Our study reports for the first time the finding of variant in the MED12 gene associated with syndromic CHD, specifically associated with facial dysmorphisms. A probable explanation of the role of the MED12 gene in determining conotruncal defect would be found in the molecular mechanisms involved in embryonic development of the heart: Med12 regulates gene-specific functions during development and it is necessary for correct Wnt/β-catenin signaling and Wnt/planar cell polarity (PCP) pathway, as demonstrated on mouse models by Rocha et al. [18] The consequent alteration of the Wnt pathway and of the PCP signaling would therefore be responsible for the lack of migration of the CNC cells during the formation of the aorto-pulmonary septum.

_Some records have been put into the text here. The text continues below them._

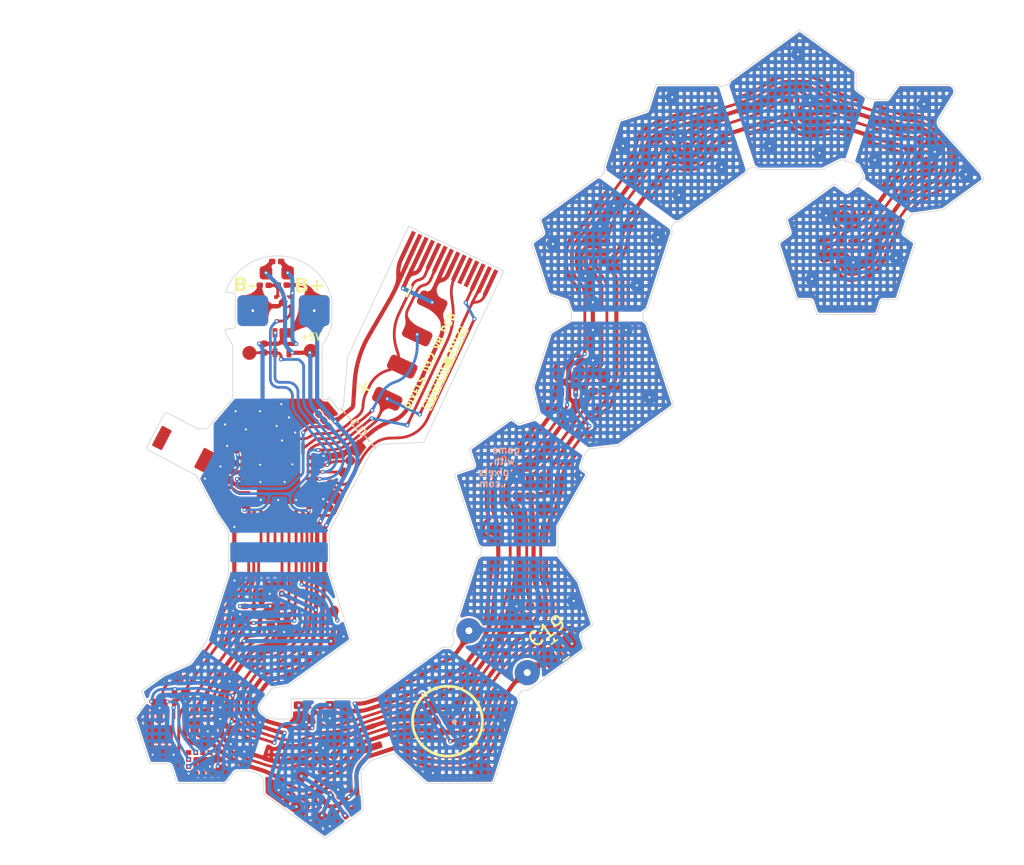
<source format=kicad_pcb>
(kicad_pcb
	(version 20241229)
	(generator "pcbnew")
	(generator_version "9.0")
	(general
		(thickness 0.2)
		(legacy_teardrops no)
	)
	(paper "A4")
	(title_block
		(title "D12V7.1")
		(date "2023-11-05")
		(rev "1")
		(company "Systemic Games, LLC")
	)
	(layers
		(0 "F.Cu" signal)
		(2 "B.Cu" signal)
		(9 "F.Adhes" user "F.Adhesive")
		(11 "B.Adhes" user "B.Adhesive")
		(13 "F.Paste" user)
		(15 "B.Paste" user)
		(5 "F.SilkS" user "F.Silkscreen")
		(7 "B.SilkS" user "B.Silkscreen")
		(1 "F.Mask" user)
		(3 "B.Mask" user)
		(17 "Dwgs.User" user "Bend Lines")
		(19 "Cmts.User" user "B.Stiffener")
		(21 "Eco1.User" user "B.3M.Backing")
		(23 "Eco2.User" user "B.3M.Adhesive")
		(25 "Edge.Cuts" user)
		(27 "Margin" user)
		(31 "F.CrtYd" user "F.Courtyard")
		(29 "B.CrtYd" user "B.Courtyard")
		(35 "F.Fab" user)
		(33 "B.Fab" user)
		(39 "User.1" user "Drawings")
		(41 "User.2" user "B.Pin1")
		(43 "User.3" user "F.Pin1")
	)
	(setup
		(stackup
			(layer "F.SilkS"
				(type "Top Silk Screen")
				(color "White")
			)
			(layer "F.Paste"
				(type "Top Solder Paste")
			)
			(layer "F.Mask"
				(type "Top Solder Mask")
				(color "Black")
				(thickness 0.01)
			)
			(layer "F.Cu"
				(type "copper")
				(thickness 0.035)
			)
			(layer "dielectric 1"
				(type "core")
				(color "Polyimide")
				(thickness 0.11)
				(material "FR4")
				(epsilon_r 4.5)
				(loss_tangent 0.02)
			)
			(layer "B.Cu"
				(type "copper")
				(thickness 0.035)
			)
			(layer "B.Mask"
				(type "Bottom Solder Mask")
				(color "Black")
				(thickness 0.01)
			)
			(layer "B.Paste"
				(type "Bottom Solder Paste")
			)
			(layer "B.SilkS"
				(type "Bottom Silk Screen")
				(color "White")
			)
			(copper_finish "None")
			(dielectric_constraints no)
		)
		(pad_to_mask_clearance 0)
		(allow_soldermask_bridges_in_footprints no)
		(tenting front back)
		(pcbplotparams
			(layerselection 0x00000000_00000000_55555d55_57fff5ff)
			(plot_on_all_layers_selection 0x00000000_00000000_00000000_00000000)
			(disableapertmacros no)
			(usegerberextensions no)
			(usegerberattributes yes)
			(usegerberadvancedattributes no)
			(creategerberjobfile no)
			(dashed_line_dash_ratio 12.000000)
			(dashed_line_gap_ratio 3.000000)
			(svgprecision 6)
			(plotframeref no)
			(mode 1)
			(useauxorigin no)
			(hpglpennumber 1)
			(hpglpenspeed 20)
			(hpglpendiameter 15.000000)
			(pdf_front_fp_property_popups yes)
			(pdf_back_fp_property_popups yes)
			(pdf_metadata yes)
			(pdf_single_document no)
			(dxfpolygonmode no)
			(dxfimperialunits no)
			(dxfusepcbnewfont yes)
			(psnegative no)
			(psa4output no)
			(plot_black_and_white yes)
			(sketchpadsonfab no)
			(plotpadnumbers no)
			(hidednponfab no)
			(sketchdnponfab yes)
			(crossoutdnponfab yes)
			(subtractmaskfromsilk yes)
			(outputformat 1)
			(mirror no)
			(drillshape 0)
			(scaleselection 1)
			(outputdirectory "Gerbers")
		)
	)
	(net 0 "")
	(net 1 "/ANTENNA_MECHANICAL")
	(net 2 "GND")
	(net 3 "VDD")
	(net 4 "VDC")
	(net 5 "VEE")
	(net 6 "Net-(L1-Pad2)")
	(net 7 "Net-(U1-DEC4)")
	(net 8 "+5V")
	(net 9 "/LED_EN")
	(net 10 "Net-(U1-XC2)")
	(net 11 "Net-(U1-DEC1)")
	(net 12 "Net-(U1-XC1)")
	(net 13 "Net-(U1-DEC3)")
	(net 14 "/ANTENNA")
	(net 15 "/Wireless Charging/B-")
	(net 16 "Net-(U7-BAT)")
	(net 17 "/Wireless Charging/COILA")
	(net 18 "RESET")
	(net 19 "SWDCLK")
	(net 20 "SWDIO")
	(net 21 "Net-(D2-DOUT)")
	(net 22 "/LED_DATA")
	(net 23 "+BATT")
	(net 24 "/STATS")
	(net 25 "/5V_SENSE")
	(net 26 "/VBAT_SENSE")
	(net 27 "Net-(D3-DOUT)")
	(net 28 "/LED_RETURN")
	(net 29 "Net-(D4-DOUT)")
	(net 30 "Net-(D5-DOUT)")
	(net 31 "Net-(D6-DOUT)")
	(net 32 "Net-(D7-DOUT)")
	(net 33 "Net-(D8-DOUT)")
	(net 34 "Net-(D10-DIN)")
	(net 35 "Net-(D10-DOUT)")
	(net 36 "Net-(D11-DOUT)")
	(net 37 "Net-(D12-DOUT)")
	(net 38 "Net-(U1-DCC)")
	(net 39 "/SCL")
	(net 40 "/SDA")
	(net 41 "/ACC_INT")
	(net 42 "unconnected-(U1-DEC2-Pad21)")
	(net 43 "/Wireless Charging/COILB")
	(net 44 "/ANT_NRF")
	(net 45 "/ANT_50")
	(net 46 "/PROG")
	(net 47 "TXO")
	(net 48 "unconnected-(J1-Pin_11-Pad11)")
	(net 49 "unconnected-(J1-Pin_10-Pad10)")
	(net 50 "Net-(U1-P0.28{slash}AIN4)")
	(net 51 "Net-(U1-P0.25)")
	(net 52 "/SM")
	(net 53 "/BATT_NTC_SENSE")
	(net 54 "unconnected-(U2-CS-Pad10)")
	(net 55 "unconnected-(U2-NC-Pad11)")
	(net 56 "unconnected-(U2-ADDR-Pad1)")
	(net 57 "unconnected-(U2-INT2-Pad6)")
	(net 58 "/Power Supply/MAG1_")
	(net 59 "unconnected-(U1-P0.12-Pad10)")
	(footprint "Pixels-dice:TX1812MWCA5-F01" (layer "F.Cu") (at 136.89 128.012903 120))
	(footprint "Pixels-dice:TX1812MWCA5-F01" (layer "F.Cu") (at 127.96805 130.816 145))
	(footprint "Pixels-dice:TX1812MWCA5-F01" (layer "F.Cu") (at 142.34 120.502903 180))
	(footprint "Pixels-dice:C_0402_1005Metric" (layer "F.Cu") (at 128.469728 127.327659 -90))
	(footprint "Pixels-dice:TX1812MWCA5-F01" (layer "F.Cu") (at 124.69 120.502903))
	(footprint "Pixels-dice:TX1812MWCA5-F01" (layer "F.Cu") (at 142.34 111.222903 180))
	(footprint "Pixels-dice:TX1812MWCA5-F01" (layer "F.Cu") (at 165.44 94.442903))
	(footprint "Pixels-dice:TX1812MWCA5-F01" (layer "F.Cu") (at 170.9 87.168805 50))
	(footprint "Pixels-dice:TX1812MWCA5-F01" (layer "F.Cu") (at 147.79 94.442903 180))
	(footprint "Pixels-dice:TX1812MWCA5-F01" (layer "F.Cu") (at 147.8 103.722903 180))
	(footprint "Pixels-dice:TestPoint_THTPad_D1.5mm_Drill0.7mm_nosilk" (layer "F.Cu") (at 138.42 121.536 30))
	(footprint "Capacitor_SMD:C_0201_0603Metric" (layer "F.Cu") (at 143.58 111.516 90))
	(footprint "Package_TO_SOT_SMD:SOT-553" (layer "F.Cu") (at 145.57 103.746 -90))
	(footprint "Pixels-dice:TestPoint_THTPad_D1.5mm_Drill0.7mm_nosilk" (layer "F.Cu") (at 142.6 124.536 30))
	(footprint "Pixels-dice:AW35122" (layer "F.Cu") (at 128.86 121.126 110))
	(footprint "Pixels-dice:TX1812MWCA5-F01" (layer "F.Cu") (at 162.07 84.062903 90))
	(footprint "Capacitor_SMD:C_0201_0603Metric" (layer "F.Cu") (at 124.16 107.346 90))
	(footprint "Inductor_SMD:L_0603_1608Metric" (layer "F.Cu") (at 120.87 112.666 120))
	(footprint "Capacitor_SMD:C_0201_0603Metric" (layer "F.Cu") (at 124.17 106.126 -90))
	(footprint "Capacitor_SMD:C_0201_0603Metric" (layer "F.Cu") (at 121.95 114.106 180))
	(footprint "Capacitor_SMD:C_0201_0603Metric" (layer "F.Cu") (at 122.24 107.88 180))
	(footprint "Pixels-dice:QFN-32-1EP_5x5mm_P0.5mm_EP3.1x3.1mm" (layer "F.Cu") (at 124.7925 110.916 90))
	(footprint "Capacitor_SMD:C_0201_0603Metric" (layer "F.Cu") (at 121.47 108.6 180))
	(footprint "Capacitor_SMD:C_0201_0603Metric" (layer "F.Cu") (at 125.07 107.396 180))
	(footprint "Pixels-dice:TX1812MWCA5-F01" (layer "F.Cu") (at 119.23 128.012903))
	(footprint "Pixels-dice:C_0402_1005Metric" (layer "F.Cu") (at 129 122.116 20))
	(footprint "Pixels-dice:C_0402_1005Metric" (layer "F.Cu") (at 126.196313 127.352447 -90))
	(footprint "Resistor_SMD:R_0201_0603Metric" (layer "F.Cu") (at 124.66 95.106))
	(footprint "Pixels-dice:FPB1_1-4" (layer "F.Cu") (at 127.36 127.366 -90))
	(footprint "Resistor_SMD:R_0201_0603Metric" (layer "F.Cu") (at 122.715 119.795998))
	(footprint "Pixels-dice:C_0402_1005Metric" (layer "F.Cu") (at 128.57 112.26 65))
	(footprint "Pixels-dice:Hongjie 10100 Solder Tabs"
		(layer "F.Cu")
		(uuid "00000000-0000-0000-0000-0000613dc429")
		(at 125.15 98.619934 180)
		(property "Reference" "J3"
			(at -3.98 -0.126066 0)
			(layer "User.3")
			(uuid "99929fa1-f577-4944-a8c2-c0a9a4f38583")
			(effects
				(font
					(size 0.5 0.5)
					(thickness 0.12)
				)
			)
		)
		(property "Value" "Conn_01x02"
			(at 0 1 180)
			(unlocked yes)
			(layer "F.Fab")
			(hide yes)
			(uuid "10574bc3-5d6a-422f-b304-1652db86e923")
			(effects
				(font
					(size 1 1)
					(thickness 0.15)
				)
			)
		)
		(property "Datasheet" ""
			(at 0 0 180)
			(unlocked yes)
			(layer "F.Fab")
			(hide yes)
			(uuid "ab92ea56-eed0-4fe3-93a3-f2854ce6225f")
			(effects
				(font
					(size 1 1)
					(thickness 0.15)
				)
			)
		)
		(property "Description" ""
			(at 0 0 180)
			(unlocked yes)
			(layer "F.Fab")
			(hide yes)
			(uuid "ec
... [2274017 chars truncated]
</source>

Schleiffarth et al [19] have indeed shown that the Wnt signal, in particular Wnt5a, is necessary for the correct development of the aorto-pulmonary septum and that its loss is responsible for the development of conotruncal defects.

The variant reported in our study is not described in the international literature (PubMed/Medline) and in the Catalog of Human Genes and Genetic Disorders (OMIM) and it is currently to be considered VOUS (Variants Of Uncertain Significance). The normal phenotype of the mother carrying the variant on the X chromosome in heterozygosity and the recurrence of the pathological phenotype in fetuses both male with hemizygous state increase the suspicion that this variant is the cause of the pathology in these family patients and that it may explain an X-linked transmission of syndromic conotruncal defects, contributing to increase the phenotypic range of MED12-related disorders. Therefore it will have important implications for genetic and preconception counseling, family planning and clinical management.

In conclusion, despite we know many genetic variations involved in the development of CHDs and specifically of CTDs, in most patients the genetic defects remain unknown [1]. The latest investigation techniques such as next generation sequencing (NGS) could increase our knowledge about CHD genetic etiology. The variant c.887G > A (p.Arg296Gln) in MED12 gene is a likely pathogenic VOUS and it could shed new light on the possible pathogenesis of conotruncal heart defects.